**WORK TO COMPLETE**:
Read the lines below and count those that have the word "Рождественские". Respond with the number only.

============

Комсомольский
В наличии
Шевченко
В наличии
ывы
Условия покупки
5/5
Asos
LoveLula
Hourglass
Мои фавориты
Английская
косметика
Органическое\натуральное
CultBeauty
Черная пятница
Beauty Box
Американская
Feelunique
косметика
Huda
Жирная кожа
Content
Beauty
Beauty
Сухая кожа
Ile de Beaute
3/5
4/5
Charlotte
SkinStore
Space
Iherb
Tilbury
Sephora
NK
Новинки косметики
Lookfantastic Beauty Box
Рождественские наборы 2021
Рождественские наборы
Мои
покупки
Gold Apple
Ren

============

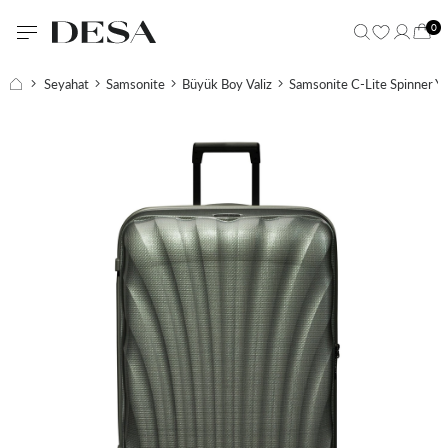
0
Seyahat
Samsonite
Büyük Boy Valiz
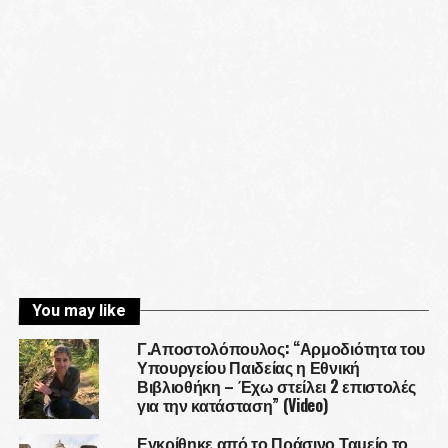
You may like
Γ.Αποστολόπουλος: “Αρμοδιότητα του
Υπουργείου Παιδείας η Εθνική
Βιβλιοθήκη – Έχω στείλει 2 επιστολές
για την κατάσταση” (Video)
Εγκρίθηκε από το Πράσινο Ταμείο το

============

**RESULT OF THE TASK**:
2